§ **TASKS FOR THIS EXERCISE**
a - From the comment thread about the Sissa chess piece, output the passage starting at "For the sake of clarifying" and ending at "by the d2-Pawn.".
b - According to the comment thread about the Sissa chess piece, which squares can the Sissa reach by moving either like Mao or like Moa? List them all.
c - In the comment thread about the Sissa chess piece, what relative value does Kevin Pacey tentatively estimate for a sissa on an 8x8 board?

§ **PAGE TEXT**

Kevin Pacey wrote on 2017-09-14 UTC

For whatever they may be worth, I have (possibly original?) ideas for two Sissa-like pieces, for anyone's consideration:

1) 'Sissa-plus': moves EITHER n squares diagonally then n+1 squares orthogonally OR moves  n squares orthogonally then n+1 squares diagonally, PROVIDED in either case the Sissa-plus' path is not blocked at any point before the last square;

2) 'Sissa-minus': moves EITHER n squares diagonally then n-1 squares orthogonally OR moves  n squares orthogonally then n-1 squares diagonally, PROVIDED in either case the Sissa-plus' path is not blocked at any point before the last square. Note if n=1 then the Sissa-minus only moves just one square diagonally or else just one square orthogonally.

Kevin Pacey wrote on 2017-04-09 UTC

Thanks for the clarifications, Carlos.

Fwiw, for an 8x8 board, with values N=3.5 and R=5.5 (with Q=10) as per Euwe's values in the case of chess, I'd tentatively estimate the relative value of a sissa (at least in the later stages, with a near-empty board) to be approximately 10.36 (or 10.33, for the sake of using a nicer fraction). That's by my somewhat primative calculating methods. :)

Kevin

Carlos Cetina wrote on 2017-04-08 UTC
Kevin:

The answer is NOT because it is a slider whose move is composed by two stages: first like bishop followed like rook; or viceversa, first like rook followed like bishop; and those pieces are reached by two different paths.

For the sake of clarifying the matter I'm updating the diagram replacing the Rook by a Bishop because otherwise the Sissa would be pinned and then obviously it could not be moved except for capturing the Rook.

From c3, Sissa can reach the squares marked with green circlets by moving nightrider-wise; squares marked with red circlets are reached by moving rook-wise.

The i6 square is reached by c3-f3-i6. The c3-f6-i6 path is obstructed by the Blue's King. Likewise, f9 is reached via c3-f6-f9, not by c3-c6-f9 that is obstructed by the Bishop.

c8 is reached via c3-h3-c8, not via c3-h8-c8 that is obstructed by the g8-Pawn; c1 is reached via c3-a1-c1 or via c3-a3-c1 but not by c3-e3-c1 nor c3-e1-c1 that are both obstructed by the d2-Pawn.

a2, a4, b5, d5 and e4 can be reached by moving either like Mao or like Moa; b1 only like Moa; d1 is inaccessible due to the obstruction of White's King and d2-Pawn.

Concluding, the Bishop can be captured by 4 paths: c3-e3-c5 or c3-e5-c5 or c3-a3-c5 or c3-a5-c5. The Queen can only be captured by c3-e5-e7 since c3-c5-e7 is obstructed by the Bishop.

Kevin Pacey wrote on 2017-04-08 UTC

A question about the movement diagram for this Piececlopedia entry, for the sake of absolute clarity: Can the sissa in the diagram capture the Black rook and queen as two parts of one and the same move? (I would think not).

§ **INFORMATION SHOWN**
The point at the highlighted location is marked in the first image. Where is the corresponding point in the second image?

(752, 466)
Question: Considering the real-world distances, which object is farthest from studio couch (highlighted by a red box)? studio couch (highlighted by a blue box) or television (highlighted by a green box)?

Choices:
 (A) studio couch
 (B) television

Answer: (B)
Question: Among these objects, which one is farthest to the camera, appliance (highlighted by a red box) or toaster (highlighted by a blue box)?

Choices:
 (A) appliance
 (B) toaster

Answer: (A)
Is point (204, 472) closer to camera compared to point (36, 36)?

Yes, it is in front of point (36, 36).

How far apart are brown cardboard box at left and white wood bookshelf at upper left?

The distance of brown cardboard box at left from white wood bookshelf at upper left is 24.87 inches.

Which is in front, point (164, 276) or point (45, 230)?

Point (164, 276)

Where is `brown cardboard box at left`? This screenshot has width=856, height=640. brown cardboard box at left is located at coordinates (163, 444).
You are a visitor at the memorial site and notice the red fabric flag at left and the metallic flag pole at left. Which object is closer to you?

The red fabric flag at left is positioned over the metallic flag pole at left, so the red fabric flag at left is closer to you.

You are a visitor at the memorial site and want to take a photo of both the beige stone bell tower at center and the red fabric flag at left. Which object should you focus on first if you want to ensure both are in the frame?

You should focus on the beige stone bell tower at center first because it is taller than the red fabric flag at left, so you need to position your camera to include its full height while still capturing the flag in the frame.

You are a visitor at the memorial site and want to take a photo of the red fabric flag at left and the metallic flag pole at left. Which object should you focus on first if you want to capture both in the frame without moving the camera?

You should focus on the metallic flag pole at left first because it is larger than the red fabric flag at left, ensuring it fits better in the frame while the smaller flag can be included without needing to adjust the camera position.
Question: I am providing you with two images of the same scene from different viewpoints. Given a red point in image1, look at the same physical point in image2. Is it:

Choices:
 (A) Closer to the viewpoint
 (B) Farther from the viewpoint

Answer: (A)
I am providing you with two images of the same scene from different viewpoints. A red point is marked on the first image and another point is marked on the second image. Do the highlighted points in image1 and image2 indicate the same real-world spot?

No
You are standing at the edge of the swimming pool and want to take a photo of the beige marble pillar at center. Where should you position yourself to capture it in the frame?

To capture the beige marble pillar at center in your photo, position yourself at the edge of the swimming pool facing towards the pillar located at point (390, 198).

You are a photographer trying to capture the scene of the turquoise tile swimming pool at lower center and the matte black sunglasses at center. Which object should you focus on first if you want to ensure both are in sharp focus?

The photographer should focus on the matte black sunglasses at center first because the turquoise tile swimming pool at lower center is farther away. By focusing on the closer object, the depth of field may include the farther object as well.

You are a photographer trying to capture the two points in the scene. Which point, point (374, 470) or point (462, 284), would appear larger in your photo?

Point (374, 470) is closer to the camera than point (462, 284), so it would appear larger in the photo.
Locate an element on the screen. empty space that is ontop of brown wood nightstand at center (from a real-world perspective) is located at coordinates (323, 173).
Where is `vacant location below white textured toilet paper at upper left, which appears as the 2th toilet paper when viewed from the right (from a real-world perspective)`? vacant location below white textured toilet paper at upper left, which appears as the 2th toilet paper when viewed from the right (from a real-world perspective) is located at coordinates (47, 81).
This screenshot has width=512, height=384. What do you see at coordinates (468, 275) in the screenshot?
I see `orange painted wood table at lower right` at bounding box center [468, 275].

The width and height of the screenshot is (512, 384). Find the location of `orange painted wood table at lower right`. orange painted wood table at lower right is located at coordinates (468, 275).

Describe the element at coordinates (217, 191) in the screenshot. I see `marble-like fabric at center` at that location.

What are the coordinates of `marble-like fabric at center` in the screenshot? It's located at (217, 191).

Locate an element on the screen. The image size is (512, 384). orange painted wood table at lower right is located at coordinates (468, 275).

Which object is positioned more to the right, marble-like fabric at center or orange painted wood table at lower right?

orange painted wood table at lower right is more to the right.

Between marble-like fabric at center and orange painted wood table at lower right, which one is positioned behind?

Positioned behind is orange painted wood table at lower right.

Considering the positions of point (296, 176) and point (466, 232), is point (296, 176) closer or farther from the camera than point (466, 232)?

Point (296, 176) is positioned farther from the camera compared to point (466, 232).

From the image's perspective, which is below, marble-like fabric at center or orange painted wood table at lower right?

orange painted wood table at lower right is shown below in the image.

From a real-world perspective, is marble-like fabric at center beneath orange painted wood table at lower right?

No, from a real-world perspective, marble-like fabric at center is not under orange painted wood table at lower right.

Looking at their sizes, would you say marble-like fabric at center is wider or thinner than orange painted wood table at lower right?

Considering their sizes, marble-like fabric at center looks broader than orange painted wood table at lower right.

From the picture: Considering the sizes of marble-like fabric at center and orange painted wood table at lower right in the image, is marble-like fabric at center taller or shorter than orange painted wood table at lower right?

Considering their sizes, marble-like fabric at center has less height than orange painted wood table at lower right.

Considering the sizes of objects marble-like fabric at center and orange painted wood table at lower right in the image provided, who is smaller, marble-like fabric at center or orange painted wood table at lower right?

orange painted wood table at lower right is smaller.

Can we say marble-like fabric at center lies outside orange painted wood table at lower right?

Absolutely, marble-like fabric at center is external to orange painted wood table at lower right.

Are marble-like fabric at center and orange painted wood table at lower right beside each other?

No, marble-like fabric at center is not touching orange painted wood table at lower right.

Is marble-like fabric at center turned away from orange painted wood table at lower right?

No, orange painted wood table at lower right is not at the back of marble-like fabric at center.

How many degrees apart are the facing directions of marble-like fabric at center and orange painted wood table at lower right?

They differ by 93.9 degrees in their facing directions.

§ **RESPONSES BY ITEM NUMBER**
a -
For the sake of clarifying the matter I'm updating the diagram replacing the Rook by a Bishop because otherwise the Sissa would be pinned and then obviously it could not be moved except for capturing the Rook.

From c3, Sissa can reach the squares marked with green circlets by moving nightrider-wise; squares marked with red circlets are reached by moving rook-wise.

The i6 square is reached by c3-f3-i6. The c3-f6-i6 path is obstructed by the Blue's King. Likewise, f9 is reached via c3-f6-f9, not by c3-c6-f9 that is obstructed by the Bishop.

c8 is reached via c3-h3-c8, not via c3-h8-c8 that is obstructed by the g8-Pawn; c1 is reached via c3-a1-c1 or via c3-a3-c1 but not by c3-e3-c1 nor c3-e1-c1 that are both obstructed by the d2-Pawn.

b - a2, a4, b5, d5, e4

c - Approximately 10.36, or 10.33 as a nicer fraction.